Por: Sergio Bustamante.
“Nunca entenderás…”, nos dice directamente una joven de nombre Kaya (Andrea Berntzen) mientras rompe la cuarta pared de Utøya 22. juli. A ese recurso narrativo le sigue uno aún mayor, léase un plano secuencia que hace las de la película de forma casi íntegra (restando su prólogo y testimonios finales), es decir, filmada en una solo toma.
Utoya, (El Atentado del Siglo en su sensacionalista traducción), va sobre los hechos que ocurrieron en Noruega el 22 de julio del 2011, donde un joven extremista de nombre Anders Breivik hizo explotar un coche bomba en una zona gubernamental con el fin de distraer a las fuerzas policiales para lograr su principal objetivo: un sangriento tiroteo dentro de un campamento juvenil organizado por el partido Laborista y cuya sede era la mencionada Isla Utoya del título.
El contexto, ya conocido por todos, importa aquí muy poco o nada pues Erik Poppe, director, desea que con esta propuesta estilística nos adentremos de forma absoluta en un único punto de vista: el de las víctimas.
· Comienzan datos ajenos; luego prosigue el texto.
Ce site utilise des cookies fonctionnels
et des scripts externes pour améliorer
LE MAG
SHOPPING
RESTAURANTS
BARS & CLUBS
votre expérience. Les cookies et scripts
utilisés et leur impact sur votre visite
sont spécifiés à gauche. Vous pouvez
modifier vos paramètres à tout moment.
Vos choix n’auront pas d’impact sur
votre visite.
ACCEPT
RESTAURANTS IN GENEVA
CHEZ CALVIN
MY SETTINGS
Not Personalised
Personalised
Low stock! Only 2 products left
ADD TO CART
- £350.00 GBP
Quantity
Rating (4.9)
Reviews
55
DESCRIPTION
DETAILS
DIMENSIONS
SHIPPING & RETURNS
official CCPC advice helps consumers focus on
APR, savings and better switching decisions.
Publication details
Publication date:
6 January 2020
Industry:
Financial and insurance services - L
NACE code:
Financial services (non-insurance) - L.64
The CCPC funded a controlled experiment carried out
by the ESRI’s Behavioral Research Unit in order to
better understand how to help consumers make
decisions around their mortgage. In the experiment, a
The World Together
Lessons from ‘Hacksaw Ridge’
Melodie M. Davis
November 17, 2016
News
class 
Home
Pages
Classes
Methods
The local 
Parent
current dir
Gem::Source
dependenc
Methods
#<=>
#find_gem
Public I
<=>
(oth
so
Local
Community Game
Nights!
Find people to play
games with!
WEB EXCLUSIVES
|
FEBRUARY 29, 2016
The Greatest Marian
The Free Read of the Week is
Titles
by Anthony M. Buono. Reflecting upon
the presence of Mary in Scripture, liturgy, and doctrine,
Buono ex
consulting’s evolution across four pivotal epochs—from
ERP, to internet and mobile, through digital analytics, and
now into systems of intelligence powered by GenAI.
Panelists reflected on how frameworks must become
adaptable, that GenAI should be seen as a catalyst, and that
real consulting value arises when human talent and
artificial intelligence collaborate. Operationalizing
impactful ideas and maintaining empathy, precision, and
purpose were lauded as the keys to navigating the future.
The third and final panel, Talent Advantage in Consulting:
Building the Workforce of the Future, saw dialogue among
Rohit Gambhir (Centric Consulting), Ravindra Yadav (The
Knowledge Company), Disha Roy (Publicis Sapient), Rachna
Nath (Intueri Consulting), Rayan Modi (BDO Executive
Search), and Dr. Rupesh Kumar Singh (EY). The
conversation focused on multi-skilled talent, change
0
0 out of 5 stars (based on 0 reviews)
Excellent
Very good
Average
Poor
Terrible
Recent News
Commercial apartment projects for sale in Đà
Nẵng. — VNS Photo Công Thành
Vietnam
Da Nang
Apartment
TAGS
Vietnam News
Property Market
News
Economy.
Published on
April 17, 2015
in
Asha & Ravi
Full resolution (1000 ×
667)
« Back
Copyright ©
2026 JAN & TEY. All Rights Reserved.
Esa cámara testigo (nosotros) a la que le habla Kaya se mimetiza en un estudiante que registra la convivencia, anécdotas, bromas, regaños, etc., con el resto de los adolescentes que acampan ahí, y que más tarde, una vez que el terrorista fuertemente armado arribe a la isla, nos adentra en un angustioso estado de ánimo que dura básicamente el mismo tiempo que duró aquel atentado.
En este punto es imposible no pensar en 22, July (2018), la aproximación del cineasta Paul Greengrass al mismo atentado. Basándose en el libro “One of Us” de Åsne Seierstad y con el auspicio de Netflix, Greengrass construye lo que pareciera una cinta atípica para él, pues en lugar de centrarse en lo que ocurrió en la isla y trabajar su trademark (ritmo y edición frenéticas), prefiere enfocarse en el juicio a Breivik junto con todos los dilemas morales y legales que conllevó en ambos lados del espectro, es decir víctimas y victimario.
Lo de Poppe, dado su formato, pareciera ser un contrapeso aunque en realidad funciona como complemento y ahí reside su valor. No sólo se trata de un triunfo técnico, sino que también va sobre darle la voz más realista y fiel posible a las víctimas. Sobre contar qué y cómo lo vivieron.
¿Ético? La pregunta pareciera sobrar ante un asesino que hasta la misma extrema derecha rechazó, y cuyas disertaciones xenófobas y anti europeísmo lo llevaron a cometer uno de los crímenes más arteros que se recuerden, sin embargo, es válido cuestionar si la victimización gráfica es el modo adecuado de retratar los hechos.
Poppe responde haciendo a un lado aspectos amarillistas (no se le da ni rostro al asesino) y siguiendo con su cámara a personajes que no pueden asimilar lo que sucede a la vez que tratan de sobrevivir. Los protagonistas, no olvidemos, son adolescentes y la narración hace hincapié en ello con sus acciones. No son adultos ni tienen los recursos físicos y psicológicos para responder al ataque, nunca saben con certeza lo que sucede y los confunde el disfraz policial de Breivik, así que lo que atestiguamos es un huida inocente llena de dudas y miedos de enfrenar por primera vez a la muerte, y donde el eco de los incesantes disparos da la sensación de un tiempo que transcurre muy lento. Ese es el gran músculo de la cinta y lo que transmite con esa toma única sumada al estupendo trabajo de sus actores jóvenes.
Por supuesto que la realidad fue diferente y, como dice Kaya, nunca entenderemos lo que vivieron esos chicos y cómo respondieron, pero la propuesta de Poppe sí que es un buen testimonio para reflexionar sobre ello.